Babarinde Isaac A, Li Yuhao, Hutchins Andrew P
Department of Biology, Southern University of Science and Technology, 1088 Xueyuan Lu, Shenzhen, China.
Comput Struct Biotechnol J. 2019 May 7;17:628-637. doi: 10.1016/j.csbj.2019.04.012. eCollection 2019.
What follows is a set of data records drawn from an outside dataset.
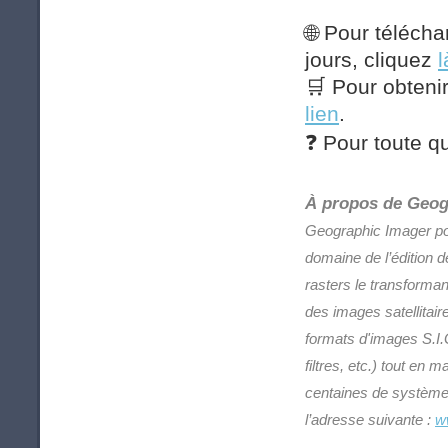
🌐
Pour téléchar
jours, cliquez
l
🛒
Pour obtenir
lien
.
❓
Pour toute qu
À propos de Geog
Geographic Imager pou
domaine de l’édition 
rasters le transforman
des images satellitai
formats d'images S.I.G
filtres, etc.) tout en
centaines de système
l’adresse suivante :
w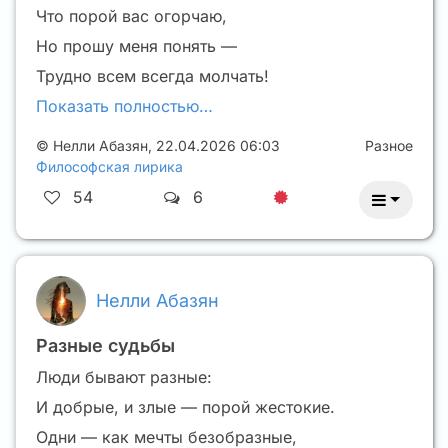
Что порой вас огорчаю,
Но прошу меня понять —
Трудно всем всегда молчать!
Показать полностью…
©
Нелли Абазян
,
22.04.2026 06:03
Разное
Философская лирика
54
6
Нелли Абазян
Разные судьбы
Люди бывают разные:
И добрые, и злые — порой жестокие.
Одни — как мечты безобразные,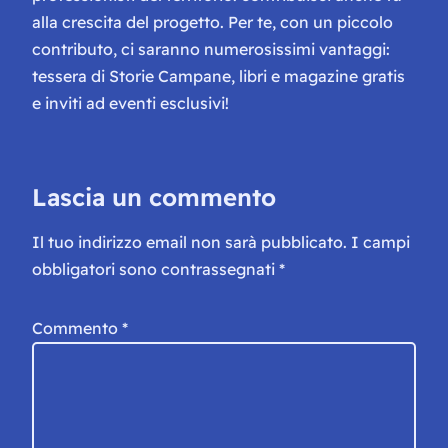
alla crescita del progetto. Per te, con un piccolo
contributo, ci saranno numerosissimi vantaggi:
tessera di Storie Campane, libri e magazine gratis
e inviti ad eventi esclusivi!
Lascia un commento
Il tuo indirizzo email non sarà pubblicato.
I campi
obbligatori sono contrassegnati
*
Commento
*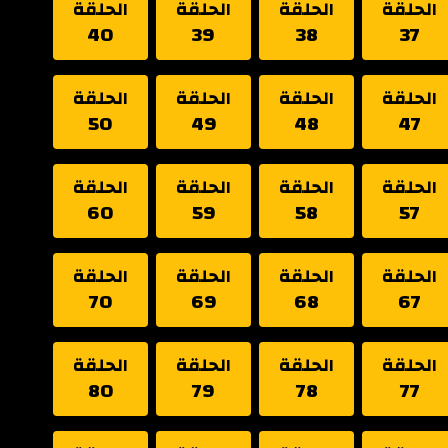
الحلقة
الحلقة
الحلقة
الحلقة
40
39
38
37
الحلقة
الحلقة
الحلقة
الحلقة
50
49
48
47
الحلقة
الحلقة
الحلقة
الحلقة
60
59
58
57
الحلقة
الحلقة
الحلقة
الحلقة
70
69
68
67
الحلقة
الحلقة
الحلقة
الحلقة
80
79
78
77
The measurement of gene expression has long provided significant insight into biological functions. The development of high-throughput short-read sequencing technology has revealed transcriptional complexity at an unprecedented scale, and informed almost all areas of biology. However, as researchers have sought to gather more insights from the data, these new technologies have also increased the computational analysis burden. In this review, we describe typical computational pipelines for RNA-Seq analysis and discuss their strengths and weaknesses for the assembly, quantification and analysis of coding and non-coding RNAs. We also discuss the assembly of transposable elements into transcripts, and the difficulty these repetitive elements pose. In summary, RNA-Seq is a powerful technology that is likely to remain a key asset in the biologist's toolkit.
长期以来,基因表达的测量为深入了解生物学功能提供了重要依据。高通量短读长测序技术的发展以前所未有的规模揭示了转录复杂性,并为几乎所有生物学领域提供了信息。然而,随着研究人员试图从数据中获取更多见解,这些新技术也增加了计算分析负担。在本综述中,我们描述了RNA测序分析的典型计算流程,并讨论了它们在编码和非编码RNA的组装、定量和分析方面的优缺点。我们还讨论了将转座元件组装成转录本的问题,以及这些重复元件带来的困难。总之,RNA测序是一项强大的技术,很可能仍然是生物学家工具包中的关键资产。